Parts of the exercise:
[a] Print the stretch of the Catch 22 review from "I must admit" through "published in 1961.", word for word.
[b] In the Catch 22 review, how many flying missions was the limit set at originally?

Quoted passage:
I must admit that I was a wee bit daunted when the Classics Club spin number meant I would be reading Catch 22 by Joseph Heller – well it’s so long, and I had been meaning to read it for absolutely yonks, since one of my sons read it at school and loved it. Surprisingly I really loved it too, but I can see that a lot of people wouldn’t get on with it, above all it’s really funny. Heller managed to out-Kafka Kafka. Catch 22 was first published in 1961.
The setting is Italy during World War 2 and at the beginning Captain John Yossarian is in hospital, supposedly with a liver problem which has the doctors baffled but really he’s just there trying to stay alive and dodge having to fly into enemy areas and engage with enemy planes. He’s really incensed that he is still having to go on flying missions, every time he gets close to his last mission according to the rules, his boss extends the mission limit. It was originally 25 but soon it might be 80 missions. He fears he’s not going to survive the war at this rate. He would be able to get home if he was insane, but the fact that he wants to survive is proof of sanity – that’s the catch.

Record excerpts:
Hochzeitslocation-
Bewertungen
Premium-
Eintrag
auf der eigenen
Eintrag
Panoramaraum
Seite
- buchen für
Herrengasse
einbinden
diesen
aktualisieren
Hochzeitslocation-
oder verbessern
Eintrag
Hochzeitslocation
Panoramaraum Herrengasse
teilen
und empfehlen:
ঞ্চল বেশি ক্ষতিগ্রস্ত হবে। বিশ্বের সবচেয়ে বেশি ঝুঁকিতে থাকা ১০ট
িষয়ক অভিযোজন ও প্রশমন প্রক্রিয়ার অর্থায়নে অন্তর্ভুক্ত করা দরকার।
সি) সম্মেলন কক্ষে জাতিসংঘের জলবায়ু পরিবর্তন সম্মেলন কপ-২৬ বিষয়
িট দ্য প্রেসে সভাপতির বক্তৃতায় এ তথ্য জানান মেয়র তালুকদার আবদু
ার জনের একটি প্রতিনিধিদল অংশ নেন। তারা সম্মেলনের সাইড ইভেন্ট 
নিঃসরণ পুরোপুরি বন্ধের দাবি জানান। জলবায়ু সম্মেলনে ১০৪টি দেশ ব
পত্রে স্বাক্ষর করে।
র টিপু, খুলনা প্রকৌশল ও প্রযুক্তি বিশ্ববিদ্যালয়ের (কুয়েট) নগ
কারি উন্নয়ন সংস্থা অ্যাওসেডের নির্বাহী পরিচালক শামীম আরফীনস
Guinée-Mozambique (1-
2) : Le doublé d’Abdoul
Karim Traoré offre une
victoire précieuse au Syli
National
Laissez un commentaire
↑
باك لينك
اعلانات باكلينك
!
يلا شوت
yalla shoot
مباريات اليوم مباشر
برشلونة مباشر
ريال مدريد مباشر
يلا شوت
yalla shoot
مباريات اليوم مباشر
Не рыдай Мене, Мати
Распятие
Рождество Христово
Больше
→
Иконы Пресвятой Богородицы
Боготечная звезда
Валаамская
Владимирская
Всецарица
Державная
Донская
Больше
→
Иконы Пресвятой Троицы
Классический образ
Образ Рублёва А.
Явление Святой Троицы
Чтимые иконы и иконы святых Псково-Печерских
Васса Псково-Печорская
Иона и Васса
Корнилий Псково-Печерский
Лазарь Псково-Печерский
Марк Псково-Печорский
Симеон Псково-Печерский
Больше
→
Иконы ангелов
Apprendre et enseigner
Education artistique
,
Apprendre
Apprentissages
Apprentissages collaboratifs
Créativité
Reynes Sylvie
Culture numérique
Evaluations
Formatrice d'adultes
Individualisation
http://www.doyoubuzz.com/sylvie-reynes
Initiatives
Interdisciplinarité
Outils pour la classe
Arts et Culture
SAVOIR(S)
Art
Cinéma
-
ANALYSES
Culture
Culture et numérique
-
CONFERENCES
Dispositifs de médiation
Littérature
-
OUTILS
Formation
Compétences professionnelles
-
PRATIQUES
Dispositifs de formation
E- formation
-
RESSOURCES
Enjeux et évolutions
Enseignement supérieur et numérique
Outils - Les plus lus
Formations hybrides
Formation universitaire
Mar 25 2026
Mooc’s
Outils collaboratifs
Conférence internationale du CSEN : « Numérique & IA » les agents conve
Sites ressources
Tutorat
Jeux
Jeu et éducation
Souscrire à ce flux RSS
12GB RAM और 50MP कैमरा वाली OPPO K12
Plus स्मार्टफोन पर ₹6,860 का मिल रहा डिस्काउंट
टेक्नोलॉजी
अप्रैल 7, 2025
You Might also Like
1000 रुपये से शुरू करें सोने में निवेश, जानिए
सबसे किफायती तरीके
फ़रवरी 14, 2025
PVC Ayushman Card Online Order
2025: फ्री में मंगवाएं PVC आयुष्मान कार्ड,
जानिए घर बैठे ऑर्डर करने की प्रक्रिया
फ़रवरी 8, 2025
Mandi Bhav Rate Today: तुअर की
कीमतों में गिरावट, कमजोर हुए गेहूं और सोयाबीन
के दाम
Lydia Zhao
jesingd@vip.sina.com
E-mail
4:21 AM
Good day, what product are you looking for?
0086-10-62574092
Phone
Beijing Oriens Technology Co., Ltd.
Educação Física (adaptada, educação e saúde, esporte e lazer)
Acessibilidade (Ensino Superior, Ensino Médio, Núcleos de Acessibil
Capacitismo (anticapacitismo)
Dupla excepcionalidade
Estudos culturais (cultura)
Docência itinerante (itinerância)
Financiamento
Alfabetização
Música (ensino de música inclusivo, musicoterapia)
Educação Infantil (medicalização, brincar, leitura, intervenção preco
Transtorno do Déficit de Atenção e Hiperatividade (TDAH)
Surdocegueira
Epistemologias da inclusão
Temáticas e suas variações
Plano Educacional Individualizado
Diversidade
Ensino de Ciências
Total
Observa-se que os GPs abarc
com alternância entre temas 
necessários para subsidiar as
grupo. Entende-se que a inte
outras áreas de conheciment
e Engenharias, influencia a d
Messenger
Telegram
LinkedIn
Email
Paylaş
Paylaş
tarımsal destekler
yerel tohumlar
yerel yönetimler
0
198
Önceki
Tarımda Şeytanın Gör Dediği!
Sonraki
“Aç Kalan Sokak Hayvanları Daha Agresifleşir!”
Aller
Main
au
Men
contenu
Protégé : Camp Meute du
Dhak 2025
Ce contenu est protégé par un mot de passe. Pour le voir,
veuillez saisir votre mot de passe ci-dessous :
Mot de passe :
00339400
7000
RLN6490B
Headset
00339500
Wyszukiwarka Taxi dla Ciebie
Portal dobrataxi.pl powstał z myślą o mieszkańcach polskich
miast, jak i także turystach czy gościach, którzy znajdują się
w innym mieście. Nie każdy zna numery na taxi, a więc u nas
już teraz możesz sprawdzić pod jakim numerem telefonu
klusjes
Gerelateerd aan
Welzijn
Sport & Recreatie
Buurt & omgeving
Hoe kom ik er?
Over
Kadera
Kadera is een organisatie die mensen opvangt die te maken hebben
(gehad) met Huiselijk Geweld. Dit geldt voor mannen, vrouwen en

Responses:
[a]
I must admit that I was a wee bit daunted when the Classics Club spin number meant I would be reading Catch 22 by Joseph Heller – well it’s so long, and I had been meaning to read it for absolutely yonks, since one of my sons read it at school and loved it. Surprisingly I really loved it too, but I can see that a lot of people wouldn’t get on with it, above all it’s really funny. Heller managed to out-Kafka Kafka. Catch 22 was first published in 1961.

[b] 25 missions.